Maybe there was a good heart beneath all those bad boy glares.
Maybe there was someone who just needed a friend.
She had an overwhelming desire to hug him. Instead, she decided to help him. If she couldn’t remember her mama, at least she could help Dawson remember his.
“I’m afraid I haven’t heard anything about the people who were closest to your mama before she passed, but I could certainly find out. People have a way of telling me things.”
“I’d appreciate anything you can find out.”
“No problem.” She held out the book. “And here. It’s on the house.”
He hesitated before he took it. “Thanks.
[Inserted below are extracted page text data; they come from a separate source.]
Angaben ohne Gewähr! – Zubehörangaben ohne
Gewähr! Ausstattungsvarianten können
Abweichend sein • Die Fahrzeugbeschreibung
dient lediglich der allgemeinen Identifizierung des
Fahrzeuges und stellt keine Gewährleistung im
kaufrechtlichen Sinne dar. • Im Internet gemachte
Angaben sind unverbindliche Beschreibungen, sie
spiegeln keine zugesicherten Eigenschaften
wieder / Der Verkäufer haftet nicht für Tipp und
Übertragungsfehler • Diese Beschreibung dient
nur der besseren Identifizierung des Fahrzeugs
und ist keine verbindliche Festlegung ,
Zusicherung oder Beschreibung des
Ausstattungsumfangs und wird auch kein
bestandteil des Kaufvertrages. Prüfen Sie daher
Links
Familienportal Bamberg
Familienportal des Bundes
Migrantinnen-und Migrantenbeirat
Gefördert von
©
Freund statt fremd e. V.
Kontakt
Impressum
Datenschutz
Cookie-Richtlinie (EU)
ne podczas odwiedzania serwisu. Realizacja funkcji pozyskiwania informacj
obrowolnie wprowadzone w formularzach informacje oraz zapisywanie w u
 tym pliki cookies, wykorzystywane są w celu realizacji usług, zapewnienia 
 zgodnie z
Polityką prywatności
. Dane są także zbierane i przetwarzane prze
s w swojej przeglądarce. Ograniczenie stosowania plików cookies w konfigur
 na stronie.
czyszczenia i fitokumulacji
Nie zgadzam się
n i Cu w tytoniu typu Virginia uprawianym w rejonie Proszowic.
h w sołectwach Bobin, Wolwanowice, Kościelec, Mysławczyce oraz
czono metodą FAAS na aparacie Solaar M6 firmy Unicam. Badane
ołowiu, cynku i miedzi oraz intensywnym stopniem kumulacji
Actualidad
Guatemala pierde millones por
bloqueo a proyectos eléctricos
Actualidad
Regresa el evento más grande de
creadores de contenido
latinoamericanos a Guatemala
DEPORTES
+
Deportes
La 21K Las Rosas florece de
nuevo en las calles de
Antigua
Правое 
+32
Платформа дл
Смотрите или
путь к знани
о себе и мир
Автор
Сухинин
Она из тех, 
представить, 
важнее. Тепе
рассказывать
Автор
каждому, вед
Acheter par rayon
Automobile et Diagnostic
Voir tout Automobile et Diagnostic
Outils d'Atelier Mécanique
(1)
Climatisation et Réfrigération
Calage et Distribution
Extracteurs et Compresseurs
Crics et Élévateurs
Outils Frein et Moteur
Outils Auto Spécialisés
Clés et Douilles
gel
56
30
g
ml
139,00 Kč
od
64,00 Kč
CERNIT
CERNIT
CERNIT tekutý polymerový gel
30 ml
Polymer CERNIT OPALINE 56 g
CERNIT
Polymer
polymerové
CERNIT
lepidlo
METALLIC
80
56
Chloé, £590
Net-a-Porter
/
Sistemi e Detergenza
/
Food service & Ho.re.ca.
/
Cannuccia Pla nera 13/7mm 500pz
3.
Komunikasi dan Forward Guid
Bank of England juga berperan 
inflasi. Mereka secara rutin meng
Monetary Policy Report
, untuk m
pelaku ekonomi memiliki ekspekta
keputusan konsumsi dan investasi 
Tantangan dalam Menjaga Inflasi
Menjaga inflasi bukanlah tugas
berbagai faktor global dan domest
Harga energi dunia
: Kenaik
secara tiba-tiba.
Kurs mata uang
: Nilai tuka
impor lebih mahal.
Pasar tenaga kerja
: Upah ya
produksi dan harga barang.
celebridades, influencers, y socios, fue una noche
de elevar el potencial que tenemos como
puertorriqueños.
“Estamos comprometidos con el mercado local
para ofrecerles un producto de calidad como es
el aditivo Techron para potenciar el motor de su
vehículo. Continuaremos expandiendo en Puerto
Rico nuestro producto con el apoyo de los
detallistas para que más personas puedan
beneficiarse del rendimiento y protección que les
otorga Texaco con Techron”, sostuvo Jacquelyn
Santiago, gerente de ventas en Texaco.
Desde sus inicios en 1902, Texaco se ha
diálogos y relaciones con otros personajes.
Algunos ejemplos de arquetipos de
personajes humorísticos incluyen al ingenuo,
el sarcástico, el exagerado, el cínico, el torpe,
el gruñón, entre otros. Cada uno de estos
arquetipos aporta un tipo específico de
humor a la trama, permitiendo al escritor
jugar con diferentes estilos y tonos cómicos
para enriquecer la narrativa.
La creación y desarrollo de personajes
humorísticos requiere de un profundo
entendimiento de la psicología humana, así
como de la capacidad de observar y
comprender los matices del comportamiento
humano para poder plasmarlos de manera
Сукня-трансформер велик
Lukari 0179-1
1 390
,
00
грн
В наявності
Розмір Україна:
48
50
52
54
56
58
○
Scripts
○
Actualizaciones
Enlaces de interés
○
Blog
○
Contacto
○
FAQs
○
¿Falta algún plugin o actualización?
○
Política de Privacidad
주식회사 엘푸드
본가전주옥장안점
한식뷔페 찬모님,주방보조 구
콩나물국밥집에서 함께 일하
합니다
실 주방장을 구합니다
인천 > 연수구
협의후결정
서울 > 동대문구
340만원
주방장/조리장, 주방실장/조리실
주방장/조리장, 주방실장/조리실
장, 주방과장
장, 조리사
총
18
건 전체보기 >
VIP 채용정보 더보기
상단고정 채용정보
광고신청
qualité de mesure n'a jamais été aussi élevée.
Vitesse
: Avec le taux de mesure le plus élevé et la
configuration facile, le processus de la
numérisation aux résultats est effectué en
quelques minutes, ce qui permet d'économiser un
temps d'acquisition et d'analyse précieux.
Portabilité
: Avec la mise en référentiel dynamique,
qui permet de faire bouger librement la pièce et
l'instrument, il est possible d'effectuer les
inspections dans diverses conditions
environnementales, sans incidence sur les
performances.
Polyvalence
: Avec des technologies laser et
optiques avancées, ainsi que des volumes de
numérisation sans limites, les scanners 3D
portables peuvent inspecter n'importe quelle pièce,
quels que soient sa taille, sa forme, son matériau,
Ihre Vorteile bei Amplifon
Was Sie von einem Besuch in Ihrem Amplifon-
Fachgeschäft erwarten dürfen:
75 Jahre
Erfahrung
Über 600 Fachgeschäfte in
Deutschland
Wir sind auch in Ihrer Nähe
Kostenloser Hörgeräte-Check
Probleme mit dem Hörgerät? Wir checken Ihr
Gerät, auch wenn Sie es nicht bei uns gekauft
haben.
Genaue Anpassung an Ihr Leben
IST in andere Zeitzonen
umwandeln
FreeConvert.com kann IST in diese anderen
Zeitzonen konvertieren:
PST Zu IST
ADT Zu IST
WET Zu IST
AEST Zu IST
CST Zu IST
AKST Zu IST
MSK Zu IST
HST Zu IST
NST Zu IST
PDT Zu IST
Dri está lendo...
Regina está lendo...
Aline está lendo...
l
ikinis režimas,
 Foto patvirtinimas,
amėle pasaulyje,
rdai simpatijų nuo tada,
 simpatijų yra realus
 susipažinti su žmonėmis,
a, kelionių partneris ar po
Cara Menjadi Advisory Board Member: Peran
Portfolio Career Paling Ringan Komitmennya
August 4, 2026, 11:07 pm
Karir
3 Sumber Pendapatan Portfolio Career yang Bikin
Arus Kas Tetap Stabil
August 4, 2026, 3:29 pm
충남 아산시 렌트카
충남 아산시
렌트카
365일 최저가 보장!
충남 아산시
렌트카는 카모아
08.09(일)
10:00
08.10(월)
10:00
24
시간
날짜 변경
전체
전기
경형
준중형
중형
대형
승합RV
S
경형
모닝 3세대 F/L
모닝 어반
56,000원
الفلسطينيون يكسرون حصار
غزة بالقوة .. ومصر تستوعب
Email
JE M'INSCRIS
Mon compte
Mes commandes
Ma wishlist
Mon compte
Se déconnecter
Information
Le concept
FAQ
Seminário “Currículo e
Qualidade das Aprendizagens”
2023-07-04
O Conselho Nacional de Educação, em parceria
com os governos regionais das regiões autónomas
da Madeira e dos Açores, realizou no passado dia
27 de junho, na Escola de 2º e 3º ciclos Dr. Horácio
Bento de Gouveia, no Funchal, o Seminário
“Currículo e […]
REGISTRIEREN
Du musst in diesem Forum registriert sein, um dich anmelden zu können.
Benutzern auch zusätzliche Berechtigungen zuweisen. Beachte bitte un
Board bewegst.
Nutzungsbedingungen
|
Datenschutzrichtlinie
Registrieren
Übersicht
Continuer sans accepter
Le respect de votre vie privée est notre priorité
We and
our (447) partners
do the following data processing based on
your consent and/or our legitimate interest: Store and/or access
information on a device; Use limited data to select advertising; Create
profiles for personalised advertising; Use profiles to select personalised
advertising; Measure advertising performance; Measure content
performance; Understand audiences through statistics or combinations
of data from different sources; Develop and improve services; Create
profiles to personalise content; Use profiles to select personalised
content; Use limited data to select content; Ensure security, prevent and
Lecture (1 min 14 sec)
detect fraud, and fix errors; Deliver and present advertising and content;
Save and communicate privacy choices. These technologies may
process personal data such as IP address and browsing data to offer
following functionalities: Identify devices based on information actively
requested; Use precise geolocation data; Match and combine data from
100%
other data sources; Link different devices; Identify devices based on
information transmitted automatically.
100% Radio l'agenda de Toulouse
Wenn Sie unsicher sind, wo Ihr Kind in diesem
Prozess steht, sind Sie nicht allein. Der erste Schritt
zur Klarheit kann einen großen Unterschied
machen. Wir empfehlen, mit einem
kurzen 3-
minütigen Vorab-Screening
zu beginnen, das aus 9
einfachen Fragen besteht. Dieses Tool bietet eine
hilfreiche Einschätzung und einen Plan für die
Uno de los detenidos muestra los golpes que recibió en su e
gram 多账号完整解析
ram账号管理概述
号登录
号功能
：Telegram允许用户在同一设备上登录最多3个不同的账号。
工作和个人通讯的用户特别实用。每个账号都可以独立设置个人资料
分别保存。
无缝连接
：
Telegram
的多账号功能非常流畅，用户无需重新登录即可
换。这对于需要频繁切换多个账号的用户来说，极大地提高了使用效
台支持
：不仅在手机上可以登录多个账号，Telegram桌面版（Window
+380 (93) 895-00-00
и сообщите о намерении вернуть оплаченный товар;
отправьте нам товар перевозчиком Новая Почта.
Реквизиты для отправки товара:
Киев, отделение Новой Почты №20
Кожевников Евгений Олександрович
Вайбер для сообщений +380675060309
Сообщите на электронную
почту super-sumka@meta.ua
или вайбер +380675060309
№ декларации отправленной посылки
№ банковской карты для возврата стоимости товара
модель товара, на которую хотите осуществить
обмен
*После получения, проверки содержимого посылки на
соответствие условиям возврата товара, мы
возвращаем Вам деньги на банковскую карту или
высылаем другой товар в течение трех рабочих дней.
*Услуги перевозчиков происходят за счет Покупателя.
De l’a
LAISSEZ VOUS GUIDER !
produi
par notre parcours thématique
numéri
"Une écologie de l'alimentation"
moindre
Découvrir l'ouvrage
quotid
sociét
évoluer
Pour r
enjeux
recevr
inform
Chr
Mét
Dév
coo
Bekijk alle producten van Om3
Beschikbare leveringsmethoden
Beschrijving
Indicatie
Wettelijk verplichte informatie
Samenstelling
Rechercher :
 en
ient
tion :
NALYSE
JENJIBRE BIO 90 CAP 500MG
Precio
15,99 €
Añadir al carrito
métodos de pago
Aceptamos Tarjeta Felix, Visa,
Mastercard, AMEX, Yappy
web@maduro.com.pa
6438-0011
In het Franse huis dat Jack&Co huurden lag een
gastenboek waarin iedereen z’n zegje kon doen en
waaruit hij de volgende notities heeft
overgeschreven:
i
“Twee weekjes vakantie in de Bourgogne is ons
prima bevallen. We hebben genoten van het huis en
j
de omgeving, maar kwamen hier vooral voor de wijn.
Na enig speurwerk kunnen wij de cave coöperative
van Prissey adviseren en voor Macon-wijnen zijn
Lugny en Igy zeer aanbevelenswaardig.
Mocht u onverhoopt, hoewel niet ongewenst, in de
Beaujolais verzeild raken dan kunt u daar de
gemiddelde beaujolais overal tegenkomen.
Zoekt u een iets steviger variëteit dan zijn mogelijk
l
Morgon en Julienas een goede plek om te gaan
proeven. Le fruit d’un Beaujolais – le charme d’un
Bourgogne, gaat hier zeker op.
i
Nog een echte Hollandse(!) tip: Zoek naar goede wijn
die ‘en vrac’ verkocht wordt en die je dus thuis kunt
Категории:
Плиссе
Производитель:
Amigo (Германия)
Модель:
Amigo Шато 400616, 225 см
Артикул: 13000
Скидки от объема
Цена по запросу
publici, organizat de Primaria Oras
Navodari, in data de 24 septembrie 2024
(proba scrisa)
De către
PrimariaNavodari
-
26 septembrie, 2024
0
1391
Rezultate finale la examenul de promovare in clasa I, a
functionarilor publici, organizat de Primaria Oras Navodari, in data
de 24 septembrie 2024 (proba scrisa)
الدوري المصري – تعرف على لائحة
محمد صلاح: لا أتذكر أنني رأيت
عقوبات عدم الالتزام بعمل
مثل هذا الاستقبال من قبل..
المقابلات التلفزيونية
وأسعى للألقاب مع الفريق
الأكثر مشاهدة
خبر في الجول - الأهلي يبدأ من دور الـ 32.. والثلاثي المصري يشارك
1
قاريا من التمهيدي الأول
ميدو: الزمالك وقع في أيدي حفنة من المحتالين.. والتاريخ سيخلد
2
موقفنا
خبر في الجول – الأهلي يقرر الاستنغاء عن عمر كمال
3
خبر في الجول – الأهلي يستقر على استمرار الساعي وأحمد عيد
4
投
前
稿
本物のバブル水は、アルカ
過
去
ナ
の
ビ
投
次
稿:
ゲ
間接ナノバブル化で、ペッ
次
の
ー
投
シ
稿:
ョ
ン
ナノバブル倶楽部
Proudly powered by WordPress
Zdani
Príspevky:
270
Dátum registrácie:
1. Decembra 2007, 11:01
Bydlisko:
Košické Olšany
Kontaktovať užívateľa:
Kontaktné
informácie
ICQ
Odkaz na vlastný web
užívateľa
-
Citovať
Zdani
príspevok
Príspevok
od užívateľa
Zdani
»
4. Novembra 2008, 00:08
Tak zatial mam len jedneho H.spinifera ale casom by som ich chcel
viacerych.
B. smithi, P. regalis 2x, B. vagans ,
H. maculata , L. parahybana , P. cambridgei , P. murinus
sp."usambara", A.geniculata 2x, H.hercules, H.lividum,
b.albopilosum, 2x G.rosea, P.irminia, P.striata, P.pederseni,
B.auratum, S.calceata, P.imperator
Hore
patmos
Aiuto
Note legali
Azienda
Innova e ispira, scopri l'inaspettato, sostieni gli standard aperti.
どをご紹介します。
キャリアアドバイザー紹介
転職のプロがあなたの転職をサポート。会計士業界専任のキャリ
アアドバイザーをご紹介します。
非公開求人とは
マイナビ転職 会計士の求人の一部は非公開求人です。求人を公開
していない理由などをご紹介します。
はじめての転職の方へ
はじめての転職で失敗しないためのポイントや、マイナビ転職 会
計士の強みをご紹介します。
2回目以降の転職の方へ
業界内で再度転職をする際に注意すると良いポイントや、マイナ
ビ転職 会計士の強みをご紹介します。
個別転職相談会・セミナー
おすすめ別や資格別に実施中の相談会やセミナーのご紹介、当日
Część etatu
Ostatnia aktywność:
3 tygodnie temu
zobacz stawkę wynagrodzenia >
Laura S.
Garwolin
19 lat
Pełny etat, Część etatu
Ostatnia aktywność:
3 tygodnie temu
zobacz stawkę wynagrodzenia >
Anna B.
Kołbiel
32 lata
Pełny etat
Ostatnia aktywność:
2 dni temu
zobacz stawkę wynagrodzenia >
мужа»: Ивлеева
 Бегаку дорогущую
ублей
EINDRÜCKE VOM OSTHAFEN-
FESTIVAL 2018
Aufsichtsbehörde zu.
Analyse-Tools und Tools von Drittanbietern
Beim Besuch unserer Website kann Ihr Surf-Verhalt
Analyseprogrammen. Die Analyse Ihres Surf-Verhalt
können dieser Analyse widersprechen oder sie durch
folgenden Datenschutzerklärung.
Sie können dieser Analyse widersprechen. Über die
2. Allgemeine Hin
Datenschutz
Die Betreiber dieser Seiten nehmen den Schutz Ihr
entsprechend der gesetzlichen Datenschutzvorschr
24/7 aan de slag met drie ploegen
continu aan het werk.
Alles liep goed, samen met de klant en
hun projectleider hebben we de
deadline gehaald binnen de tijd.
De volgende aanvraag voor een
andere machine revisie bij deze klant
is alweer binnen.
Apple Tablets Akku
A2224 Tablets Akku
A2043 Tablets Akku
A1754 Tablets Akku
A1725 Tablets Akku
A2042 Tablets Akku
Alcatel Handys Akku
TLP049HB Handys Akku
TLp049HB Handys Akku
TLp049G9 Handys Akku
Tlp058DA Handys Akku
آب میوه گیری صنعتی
Now I better go and let you get back to . . .” He glanced at the floral cushion on the window seat, and she quickly finished the sentence for him.
“Napping! I was just taking a little nap.”
His eyes twinkled with a teasing sparkle. “I do love a good nap.” He turned and headed for the stairs while she stood there and tried not to picture Dawson helping her “nap” in the back seat of a limo.
The rest of the afternoon was spent unboxing a new shipment of books and placing them on the shelves.
Her uncle had an unorthodox way of cataloging books.
Instead, of shelving them by genre and the author’s last name, he arranged them by random words he chose in the title.
Gone With the Wind was shelved with books about weather and wind turbines.
A Time to Kill shelved with books about clock repair and mass murderers.
At first, it had driven Magnolia crazy. But once she got the hang of it, she had no problem figuring out where a book should be shelved or finding a book for customers who couldn’t always remember the author’s name but always seemed to remember what it was about or one word in the title.
She was placing a travel book about Italy on the shelf next to The Time Traveler’s Wife when the bell on the door rang. Before she could get down from the ladder, Tully came around the corner of the shelf.
She didn’t look happy.
“You aren’t going to believe what happened.”
“Jaxon got his inheritance and y’all are going to take an amazing honeymoon to Italy?” She pulled out the book, climbed down the ladder, and held it out to Tully. “I have just the book for you.”
“Thanks, but I don’t want to go on a honeymoon to Italy. I just want to run the best bar in Texas.” Tully flopped down in an overstuffed chair. “But it looks like that’s not going to happen.”
Magnolia set the book on a rung of the ladder before sitting down on the ottoman in front of Tully. “What do you mean?”
Tears collected in Tully’s eyes. “Someone is contesting Jaxon’s mama’s will and Honky Tonk Heaven could soon belong to someone else. Someone who might turn it into just a regular old bar . . . or worse a Dollar Tree.”
Magnolia stared at her. “But that doesn’t make any sense. Who would contest the will?”
“We don’t know. All we know is it’s the same person Rosie Hennessy willed her estate to if her kids couldn’t get Honky Tonk Heaven renovated and opened on time.
It has to be someone she got close to right before she passed away.
But I can’t think of who that would be. Have you heard any gossip about someone who became her close friend or confidant? ”
Tully’s words were almost the exact words she’d heard earlier.
Suddenly, Magnolia realized why Dawson had asked for her help.
It wasn’t because he was grieving his mama.
Or that he needed a friend.
It was because he wanted his inheritance and he thought he could use Ditzy Barbie to get it.